Friends of the Earth recently published a very useful study about finding the land to double UK tree cover from 6% to 13%. This study made a very important point about woodlands, that not all new woodland creation projects are alike, rather they fall into two distinct types, amenity woodlands, and carbon capture forests:
There are many well-known social benefits to greening urban areas including physical and mental health, providing shade, and countering air pollution. Simply being able to take your dog for a walk in the woods or kicking leaves in autumn with children are great social outings, but to be able to utilize these effectively they need to be close to centres of population.

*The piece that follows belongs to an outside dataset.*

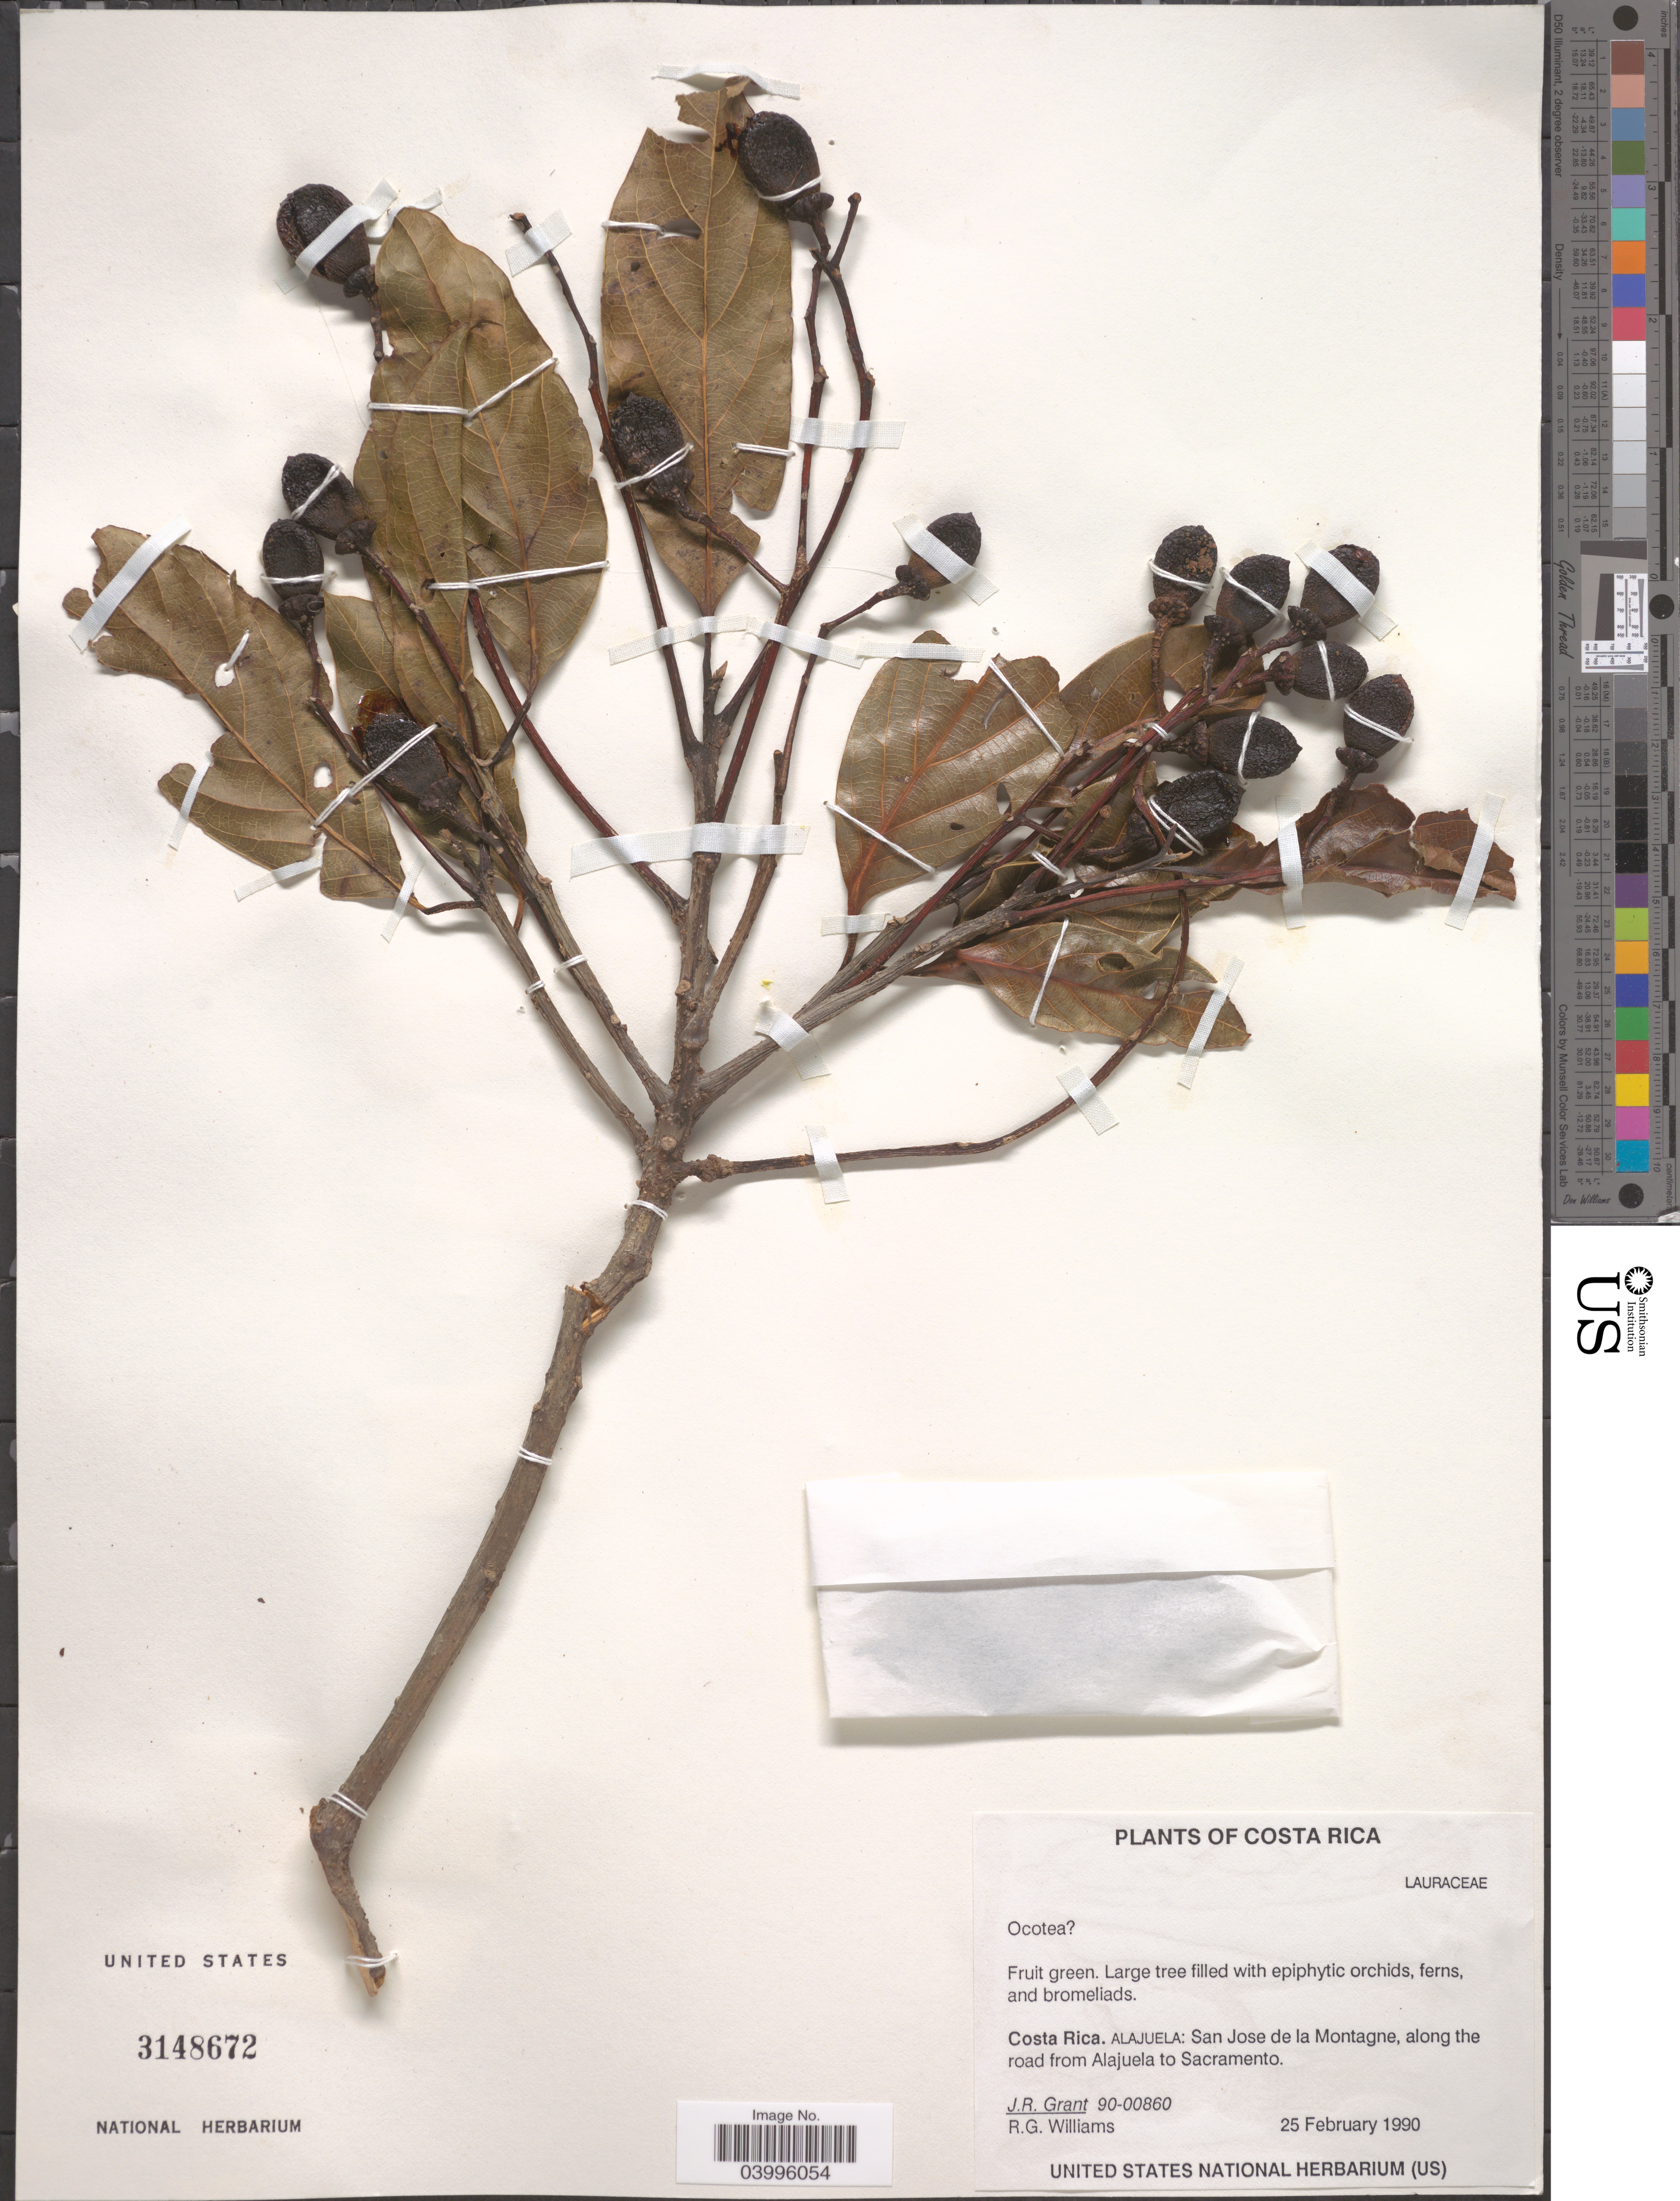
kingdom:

Amenity woodlands are also likely to be planted with open recreational spaces, easy access and facilities for visitors often focused solely on native broadleaf tree species.
By contrast carbon capture forests are solely focused on carbon capture. They are usually based on low-grade rough pasture and cropland that was formerly used for livestock feed. Economics come into play here when thinking about location: land close to centres of population tends to be much more expensive than land in more remote areas, sometimes by a factor of five or more. So the question rapidly comes up: is it better to plant significantly fewer trees close to centres of population, or five times more trees in more remote areas? For maximum carbon capture, the answer is to plant the maximum number of trees possible, in order to capture the maximum amount of CO2.
The Carbon Community believes that all types of woodland are a good thing for both people and the environment. Our focus though is on capturing CO2 at scale, and therefore our new forest creation projects tend to be large scale planting projects, optimized for carbon capture.